Johns Hopkins Medicine launches major center for psychedelic drug research

The esteemed research institute and medical school Johns Hopkins Medicine is starting the Center for Psychedelic and Consciousness Research thanks to $17 million in private donations. The generous funders include Boing Boing pal and author Tim Ferriss, WordPress founder Matt Mullenweg, TOMS shoes founder Blake Mycoskie, and investor Craig Nerenberg. Psychedelics have tremendous unlocked therapeutic potential for the likes of severe depression, PTSD, obsessive-compulsive disorder, and alcoholism, What a wonderful, important, and worthy cause these individuals chose to support. From Johns Hopkins Medical:


In 2000, the psychedelic research group at Johns Hopkins was the first to achieve regulatory approval in the U.S. to reinitiate research with psychedelics in healthy volunteers who had never used a psychedelic. Their 2006 publication on the safety and enduring positive effects of a single dose of psilocybin sparked a renewal of psychedelic research worldwide.
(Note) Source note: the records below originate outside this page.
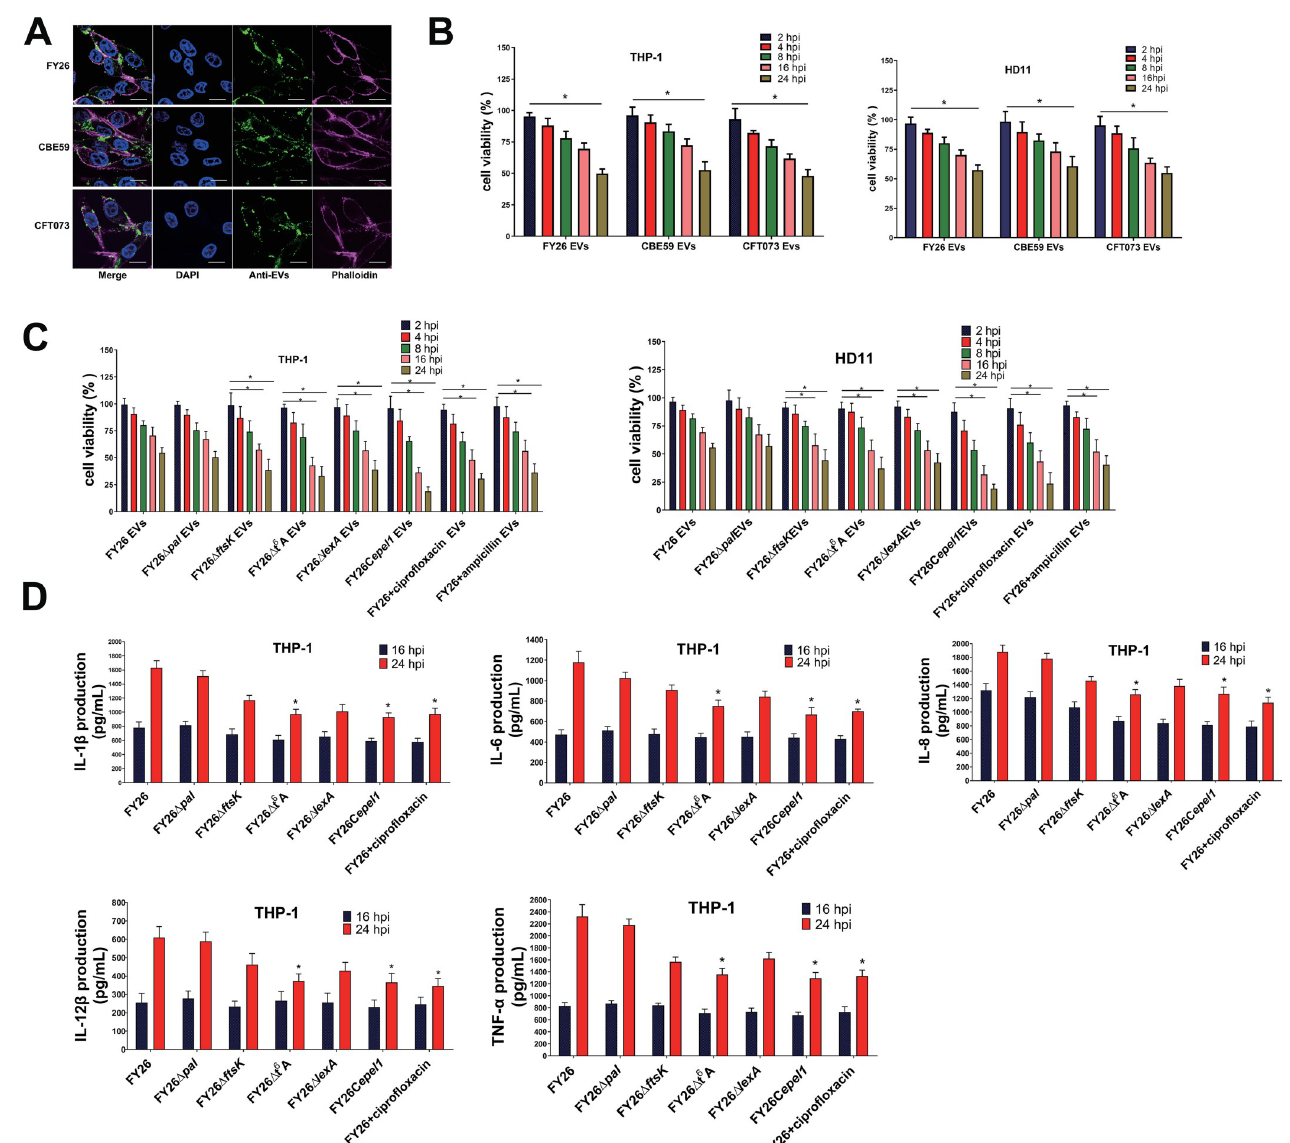
Fig 13. Cytotoxicity of ExPEC EVs. (A) Confocal microscopic visualization of the internalization of ExPEC EVs into HD11 macrophages. Infected HD11 cells were incubated with anti-ExPEC antibody, and stained with FITC-conjugated goat anti-mouse IgG antibody (green), phalloidin (red), and DAPI (blue). Images show a representative of at least three independent experiments. Scale bar: 10 μ m. (B) To investigate the cytotoxic effects of ExPEC EVs on THP-1 and HD11 macrophages, THP-1 or HD11 cells were incubated with EVs (50 μ g/mL) for different periods (2, 4, 8, 16, or 24 h). Cell viability was measured with a CCK-8 kit. The results are presented as means ± SEM of at least three independent experiments. One-way ANOVA was used to evaluate statistical significance ( � P < 0.01). (C) To investigate the cytotoxic effects of ExPEC EVs on THP-1 and HD11 cells, EVs were isolated from mutant strains FY26 Δ ftsK , FY26 Δ t6A, and FY26 Δ lexA , the endolysin-overexpressing strain FY26Cepel1, and antibiotic-treated strain FY26. (D) The cytokines (IL-1 β , IL-6, IL-8, IL-12 β , and TNF- α ) from the cell-free supernatant of THP-1 macrophages was measured using the commercial cytokine ELISA kits. The results are presented as means ± SEM of at least three independent experiments. One-way ANOVA was used to evaluate statistical significance ( � P < 0.01). points. The cytotoxic effect of WT FY26 EVs on THP-1 macrophages was observed at 8 h post-infection (hpi), and macrophage viability was markedly reduced at 24hpi (Fig 13B). A similar cytotoxic phenomenon was also observed when THP-1 macrophages were treated with CBE59 or CFT073 EVs (Fig 13B). Similarly, a cytotoxic effect on HD11 macrophages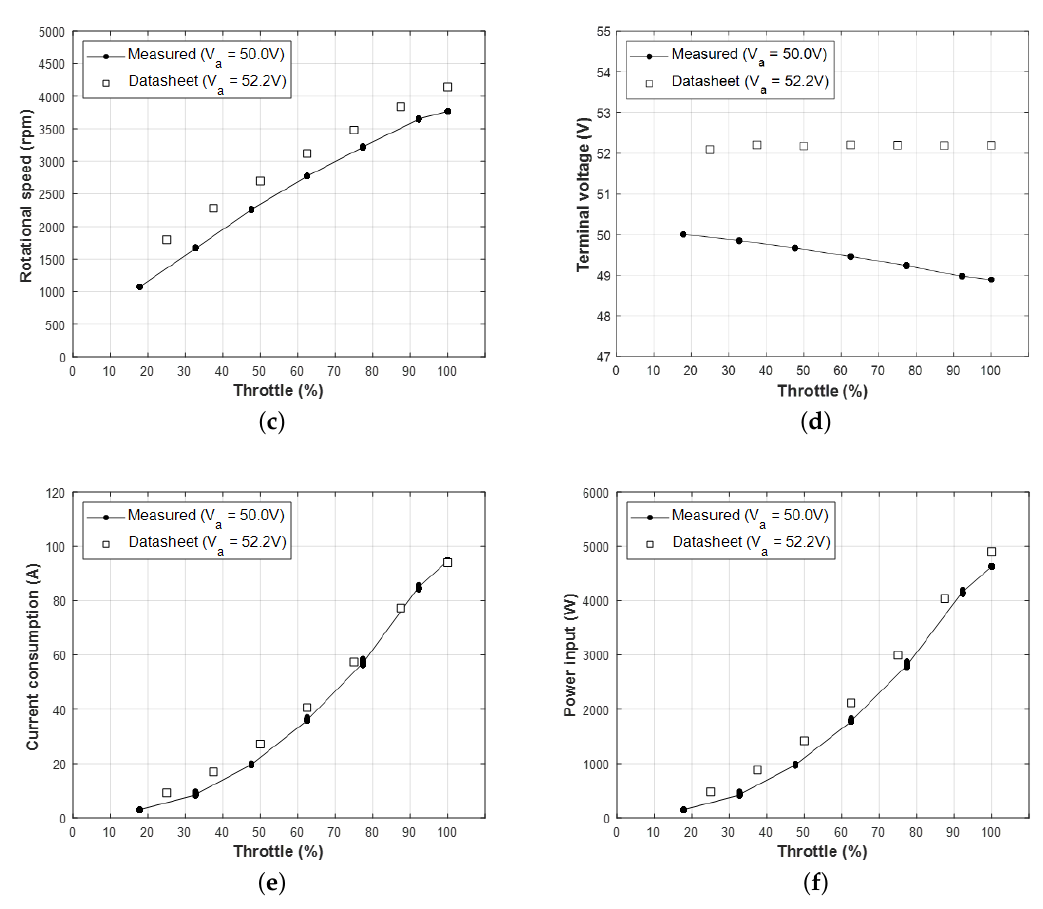
Figure 19. Static thrust test results of sample set 2 (KDE13218XF-105 with KDE-CF-355-DP) compared with datasheet: ( a ) Thrust, ( b ) torque, ( c ) rotational speed, ( d ) terminal voltage, ( e ) current consumption, and ( f ) power input.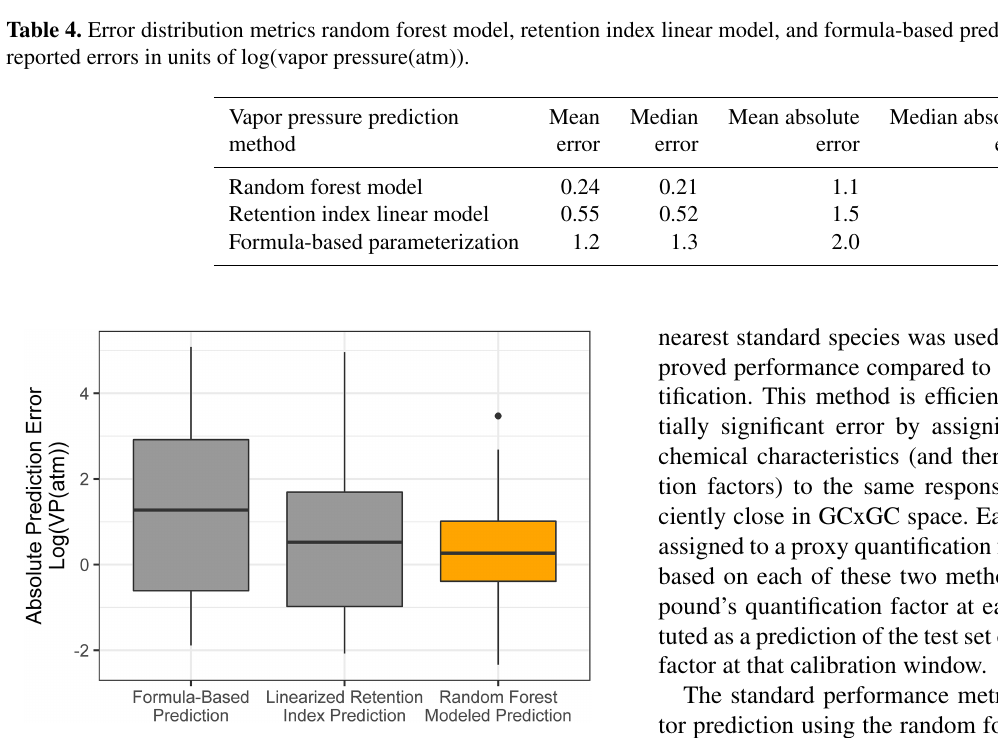
Figure 6. Vapor pressure prediction residuals (log(vapor pressure); vapor pressure in the atmosphere) for vapor pressure predictions of the ambient extrapolation set based on formula-based parameteri- zation (Li et al., 2016), linearized retention index-based modeling, and random forest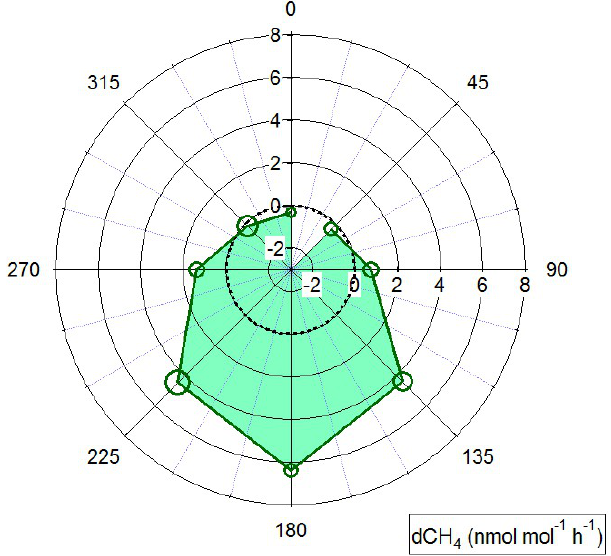
Fig. 6. Polar plot of bin-averaged (each 45 ◦ wind direction) slope of the change in CH 4 mixing ratio between 00:00 and 05:00 from each day during the measurement period with each size of the cir- cular markers indicating the number of points within the bin (8–19 points).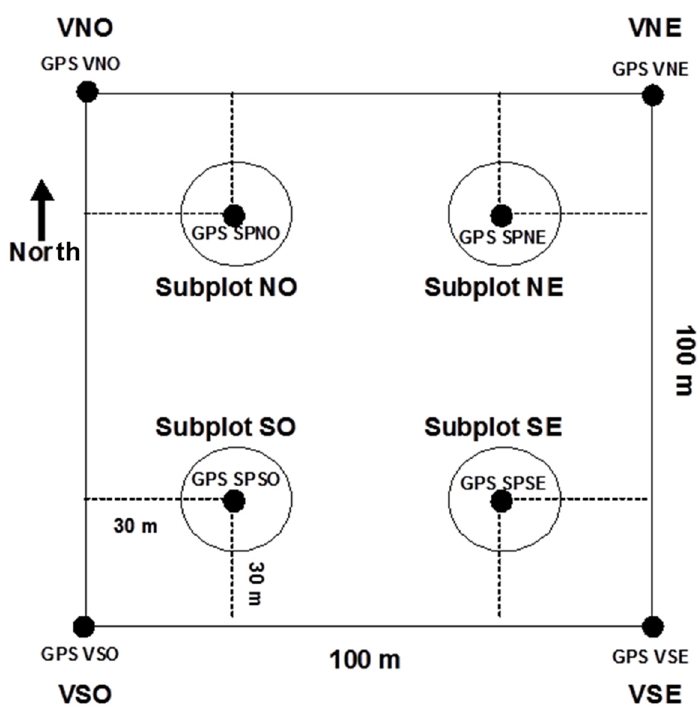
Figure 2. Sampling design of the experimental plot on the Nature Reserve.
Since then, the researchers have published studies in more than 60 peer-reviewed journal articles. Their research has demonstrated therapeutic benefits for people who suffer from conditions including nicotine addiction and depression and anxiety caused by life-threatening diseases such as cancer. It has paved the way for current studies on treatment of major depressive disorder. These researchers have also expanded the field of psychedelic research by publishing safety guidelines that have helped gain approval for psychedelic studies at other universities around the world and by developing new ways of measuring mystical, emotional, and meditative experiences while under the influence of psychedelics.


The group's findings on both the promise and the risks of psilocybin in particular helped create a path forward for the chemical's potential medical approval and reclassification from a Schedule I drug, the most restrictive federal government category, to a more appropriate level. Psilocybin was classified as Schedule I during the Nixon administration, but the team's research over the last decade has shown psilocybin to have low toxicity and abuse potential.